Avant l’ère de la production mondialisée, les foyers romands s’équipaient localement. Derrière meubles, objets et décors, des entreprises suisses aujourd’hui disparues ou trop méconnues ont laissé des empreintes discrètes et menacées
Pendant longtemps, les familles romandes vivaient entourées de réalisations issues d’ateliers locaux. Leurs meubles et décors structuraient un art de vivre et une identité domestique, mais la plupart des noms ont sombré dans l’oubli. «Ces ateliers et manufactures ont largement équipé les intérieurs romands aux XIXe et XXe siècles, mais leurs traces sont aujourd’hui éparses. Beaucoup ont disparu sans laisser d’archives, leurs bâtiments ont été transformés, leurs catalogues perdus», explique l’historienne de l’architecture Joëlle Neuenschwander Feihl. Elle raconte une scène révélatrice: lors de la faillite de l’entreprise montreusienne Held (1864-1985), les archives entières s’apprêtaient à être incinérées.
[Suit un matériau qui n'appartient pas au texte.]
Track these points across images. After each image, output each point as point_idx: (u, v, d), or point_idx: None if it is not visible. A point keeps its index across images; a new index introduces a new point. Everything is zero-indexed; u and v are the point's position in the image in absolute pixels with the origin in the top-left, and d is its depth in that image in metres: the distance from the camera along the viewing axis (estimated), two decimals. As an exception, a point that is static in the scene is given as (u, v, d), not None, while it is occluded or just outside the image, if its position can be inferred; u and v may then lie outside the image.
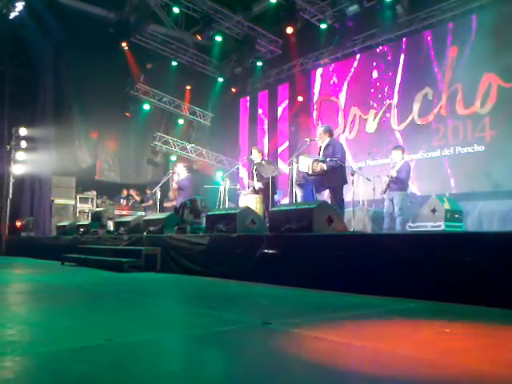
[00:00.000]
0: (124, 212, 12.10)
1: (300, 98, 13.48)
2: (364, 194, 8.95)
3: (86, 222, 9.46)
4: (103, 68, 11.93)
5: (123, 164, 14.65)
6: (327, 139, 6.66)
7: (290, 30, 11.72)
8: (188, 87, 15.11)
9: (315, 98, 13.29)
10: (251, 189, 8.27)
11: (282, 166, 11.93)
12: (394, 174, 7.73)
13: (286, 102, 14.22)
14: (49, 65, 12.15)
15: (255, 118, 15.13)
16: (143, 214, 11.21)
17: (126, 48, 12.85)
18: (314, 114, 13.25)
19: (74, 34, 11.01)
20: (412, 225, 8.10)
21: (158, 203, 9.68)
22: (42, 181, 12.25)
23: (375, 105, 11.63)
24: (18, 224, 11.51)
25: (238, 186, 10.09)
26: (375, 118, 11.60)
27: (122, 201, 13.15)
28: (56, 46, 11.86)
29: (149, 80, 14.07)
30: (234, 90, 15.04)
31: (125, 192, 13.39)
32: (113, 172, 14.48)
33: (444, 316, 2.87)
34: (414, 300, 3.30)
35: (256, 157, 8.32)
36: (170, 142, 14.71)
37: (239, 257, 5.02)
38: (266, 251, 4.65)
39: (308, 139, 7.48)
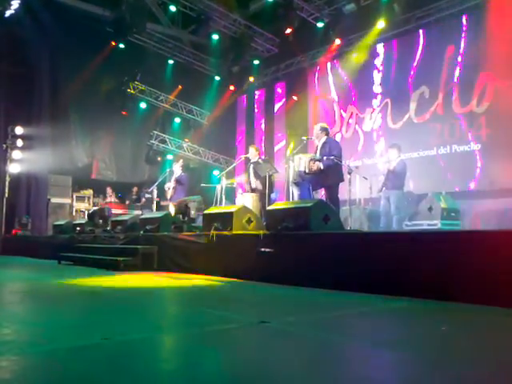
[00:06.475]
0: (120, 211, 12.04)
1: (296, 97, 13.48)
2: (361, 193, 8.95)
3: (83, 221, 9.44)
4: (100, 66, 11.90)
5: (119, 163, 14.61)
6: (324, 138, 6.67)
7: (286, 29, 11.71)
8: (185, 86, 15.07)
9: (312, 97, 13.29)
10: (248, 187, 8.26)
11: (279, 165, 11.92)
12: (391, 168, 7.74)
13: (283, 100, 14.21)
14: (45, 63, 12.10)
15: (252, 116, 15.12)
16: (140, 212, 11.19)
17: (123, 46, 12.79)
18: (311, 112, 13.25)
19: (71, 32, 10.98)
20: (408, 223, 8.14)
21: (155, 202, 9.66)
22: (39, 179, 12.21)
23: (372, 103, 11.64)
24: (14, 224, 11.47)
25: (235, 184, 10.08)
26: (372, 116, 11.62)
27: (107, 198, 13.03)
28: (52, 44, 11.80)
29: (145, 78, 14.03)
30: (230, 88, 15.02)
31: (109, 191, 13.26)
32: (109, 171, 14.44)
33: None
34: (411, 298, 3.31)
35: (253, 155, 8.29)
36: (167, 140, 14.69)
37: (236, 255, 5.02)
38: (262, 250, 4.65)
39: (305, 138, 7.50)
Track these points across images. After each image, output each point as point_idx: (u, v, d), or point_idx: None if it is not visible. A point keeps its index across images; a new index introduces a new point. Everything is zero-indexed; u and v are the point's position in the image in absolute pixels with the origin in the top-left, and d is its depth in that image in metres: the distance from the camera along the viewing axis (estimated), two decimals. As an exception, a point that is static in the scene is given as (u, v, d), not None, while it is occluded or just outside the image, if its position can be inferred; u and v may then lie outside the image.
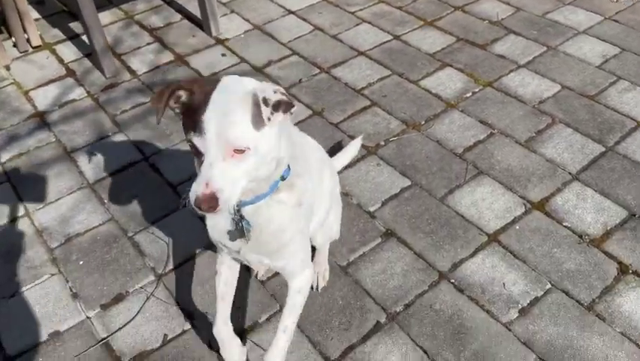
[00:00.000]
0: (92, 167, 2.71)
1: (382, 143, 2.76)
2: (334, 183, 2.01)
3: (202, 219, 2.15)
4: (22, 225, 2.45)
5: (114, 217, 2.46)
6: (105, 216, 2.46)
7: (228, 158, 1.26)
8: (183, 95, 1.34)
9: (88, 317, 2.09)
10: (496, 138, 2.74)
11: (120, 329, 2.05)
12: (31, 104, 3.11)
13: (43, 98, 3.15)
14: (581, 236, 2.28)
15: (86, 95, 3.17)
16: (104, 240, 2.36)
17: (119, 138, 2.88)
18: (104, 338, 2.02)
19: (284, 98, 1.26)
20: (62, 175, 2.67)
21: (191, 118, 1.29)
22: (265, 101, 1.24)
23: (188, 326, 2.05)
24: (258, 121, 1.27)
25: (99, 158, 2.75)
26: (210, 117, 1.26)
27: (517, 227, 2.33)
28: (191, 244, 2.31)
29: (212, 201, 1.24)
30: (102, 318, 2.09)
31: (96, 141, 2.85)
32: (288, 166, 1.49)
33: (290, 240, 1.61)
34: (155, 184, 2.60)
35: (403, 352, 1.94)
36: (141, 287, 2.18)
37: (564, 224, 2.33)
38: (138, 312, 2.09)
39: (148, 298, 2.14)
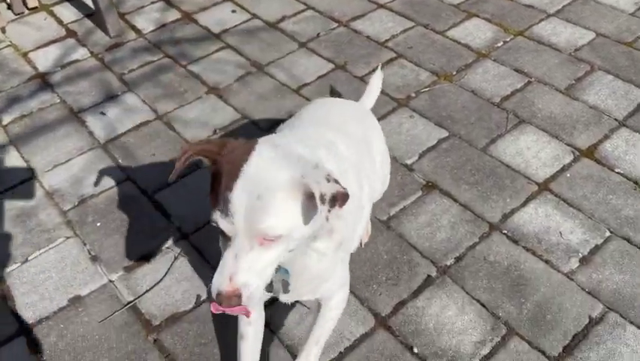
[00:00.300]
0: (102, 126, 2.51)
1: (413, 94, 2.58)
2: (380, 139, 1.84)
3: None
4: (31, 187, 2.25)
5: (130, 177, 2.27)
6: (121, 176, 2.28)
7: (257, 246, 1.07)
8: (205, 161, 1.13)
9: (111, 281, 1.91)
10: (535, 87, 2.58)
11: (148, 291, 1.87)
12: (31, 66, 2.90)
13: (43, 60, 2.94)
14: (636, 182, 2.13)
15: (89, 55, 2.96)
16: (121, 200, 2.18)
17: (129, 96, 2.67)
18: (131, 302, 1.85)
19: (339, 188, 1.03)
20: (70, 136, 2.47)
21: (217, 191, 1.07)
22: (322, 198, 1.02)
23: (222, 286, 1.88)
24: (308, 215, 1.07)
25: (109, 117, 2.55)
26: (240, 199, 1.04)
27: (568, 175, 2.17)
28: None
29: (234, 299, 1.07)
30: (127, 281, 1.91)
31: (104, 101, 2.65)
32: None
33: (329, 277, 1.42)
34: (172, 142, 2.41)
35: (459, 306, 1.79)
36: (167, 247, 2.00)
37: (616, 170, 2.18)
38: (166, 273, 1.92)
39: (176, 258, 1.96)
C’est grâce à la vigilance de l’historien de l’art Pierre Frey et à l’intervention de Jacques Gubler, professeur d’histoire de l’architecture à l’EPFL, qu’elles ont été sauvegardées. «Sans ce double geste, nous n’aurions quasiment plus rien sur cette maison; c’était un véritable sauvetage, in extremis», souligne Joëlle Neuenschwander Feihl, qui a participé à cette opération de la dernière chance. Held, avant tout entreprise de menuiserie et d’agencement (portes, fenêtres, boiseries), réalisa aussi des ensembles de chambres d’hôtels produits en série. Pour les particuliers, ses meubles étaient fabriqués uniquement sur commande. Employant jusqu’à près de 200 personnes dans les années 1930, elle marqua durablement le paysage artisanal et industriel romand.